> **Tasks to perform**
A) Write out the stretch of the text on sleep in early life from "- For the first" through "10-13 hours in a day.".
B) According to the text on sleep in early life, why should a child be exposed to normal daytime noise rather than kept in a hushed house? Answer in one to three sentences.
C) In the text on sleep in early life, how many hours a day do babies sleep during their first few weeks?

> **Exercise text**

Content starts

Sleep in early years of life – Essentials
Pediatrician’s get asked a lot of questions about sleep from parents. Understanding what normal sleep is for a particular age is crucial in alleviating many of these concerns.
What is normal sleep?
When an infant or child is sleeping for the age appropriate durations, with the ability to go back to sleep without needing to call or signal you.
Age appropriate sleep:
- During first few weeks of life, babies sleep 16-20 hours in a day. They sleep for 1-4 hours followed by being awake for 1-2 hours.
- At 4 weeks of age, most babies begin sleeping for longer periods during the night.
- For the first 3 months, sleep lasts about 3-4 hours.
- At about 3-5 months, babies sleep for a longer stretches at night (5-6 hours).
- By 6 months of age, babies may sleep for 13-15 hours with 60-70% at night.
- By 9 months most babies sleep about 6-8 hours at a stretch at night and have about 2 daytime naps.
- Toddlers sleep about 10-13 hours in a day.
Even though these are the normal requirements, there can be variations of 2-3 hours from this.
How can parents help?
Many babies move about and whimper in their sleep. Swaddling them in a light weight blanket will help them sleep better. Swaddling is not recommended after the age of 2 months.
As parents, our aim should be to replicate the day/night environment for our baby. During the day, let the day light in and turn the lights on even when the baby is sleeping. Expose your child to normal levels of day time noise (no need to whisper and tiptoe around), otherwise he may become overly sensitive to noise and may wake up at every little night time sound. During day encourage the baby to stay awake for longer periods. Use this time to play with the baby. During evening and night, just do the reverse. Make the environment quieter and dimmer. Spend less time playing. Place baby in a darkened quiet room.

Content ends

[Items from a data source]
Content starts

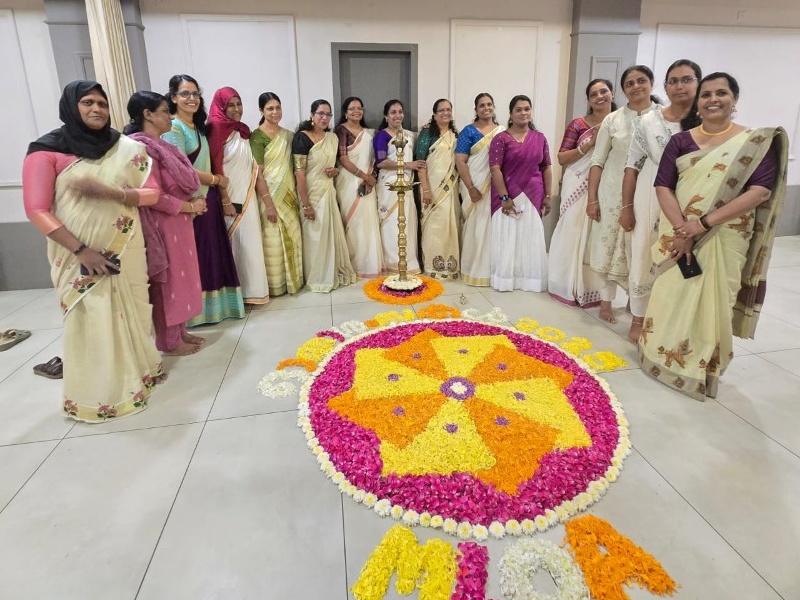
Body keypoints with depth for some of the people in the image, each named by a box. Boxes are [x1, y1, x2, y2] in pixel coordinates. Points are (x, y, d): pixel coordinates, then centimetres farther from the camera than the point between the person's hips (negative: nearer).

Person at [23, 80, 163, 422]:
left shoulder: (127, 148, 3)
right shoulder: (47, 150, -5)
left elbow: (151, 193, -1)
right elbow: (37, 210, -9)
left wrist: (107, 192, -18)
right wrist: (81, 250, -17)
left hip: (126, 250, 3)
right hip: (79, 256, -3)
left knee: (130, 312, 11)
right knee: (90, 320, 1)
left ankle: (135, 373, 31)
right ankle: (97, 395, 17)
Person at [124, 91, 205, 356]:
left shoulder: (161, 145, 14)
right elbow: (153, 196, -22)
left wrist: (193, 202, 3)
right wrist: (189, 207, -12)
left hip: (178, 223, 10)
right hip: (162, 225, -10)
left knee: (180, 278, 15)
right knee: (167, 282, 0)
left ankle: (179, 331, 27)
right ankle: (169, 341, 13)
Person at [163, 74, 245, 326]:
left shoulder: (197, 126, 16)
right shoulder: (173, 127, -11)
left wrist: (221, 196, 10)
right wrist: (216, 179, -7)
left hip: (207, 198, 9)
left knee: (210, 252, 13)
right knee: (194, 255, -2)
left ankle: (212, 303, 24)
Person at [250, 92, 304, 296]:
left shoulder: (288, 135, 11)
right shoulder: (257, 136, -8)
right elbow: (257, 172, -13)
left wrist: (295, 193, 8)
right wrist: (268, 202, -18)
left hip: (289, 193, 6)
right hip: (270, 195, -6)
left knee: (292, 237, 10)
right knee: (273, 240, 0)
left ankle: (293, 279, 24)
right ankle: (275, 283, 12)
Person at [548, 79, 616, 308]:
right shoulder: (578, 124, 0)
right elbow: (561, 158, -4)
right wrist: (589, 144, -14)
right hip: (579, 188, -3)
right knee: (574, 234, -2)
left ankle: (593, 288, 16)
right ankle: (570, 286, 10)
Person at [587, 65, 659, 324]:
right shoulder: (612, 119, 3)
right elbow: (598, 161, 3)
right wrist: (592, 198, -2)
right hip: (613, 192, 1)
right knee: (609, 248, 6)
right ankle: (606, 300, 21)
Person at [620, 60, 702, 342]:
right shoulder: (648, 121, 0)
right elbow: (632, 166, 1)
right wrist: (627, 207, -2)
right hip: (650, 202, 0)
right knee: (644, 259, 7)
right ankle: (639, 318, 22)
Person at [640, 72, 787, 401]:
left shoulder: (757, 142, -2)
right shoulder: (680, 141, 4)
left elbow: (761, 190, -12)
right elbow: (663, 186, -4)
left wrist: (705, 223, -21)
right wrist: (681, 229, -18)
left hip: (724, 240, -2)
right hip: (678, 235, 2)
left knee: (712, 303, 5)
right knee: (670, 297, 8)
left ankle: (701, 368, 22)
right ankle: (664, 356, 27)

Content ends

> **Task-by-task solutions**
A)
- For the first 3 months, sleep lasts about 3-4 hours.
- At about 3-5 months, babies sleep for a longer stretches at night (5-6 hours).
- By 6 months of age, babies may sleep for 13-15 hours with 60-70% at night.
- By 9 months most babies sleep about 6-8 hours at a stretch at night and have about 2 daytime naps.
- Toddlers sleep about 10-13 hours in a day.

B) Without normal daytime noise, the child may become overly sensitive to noise. The child may then wake at every little sound during the night.

C) They sleep 16 to 20 hours a day.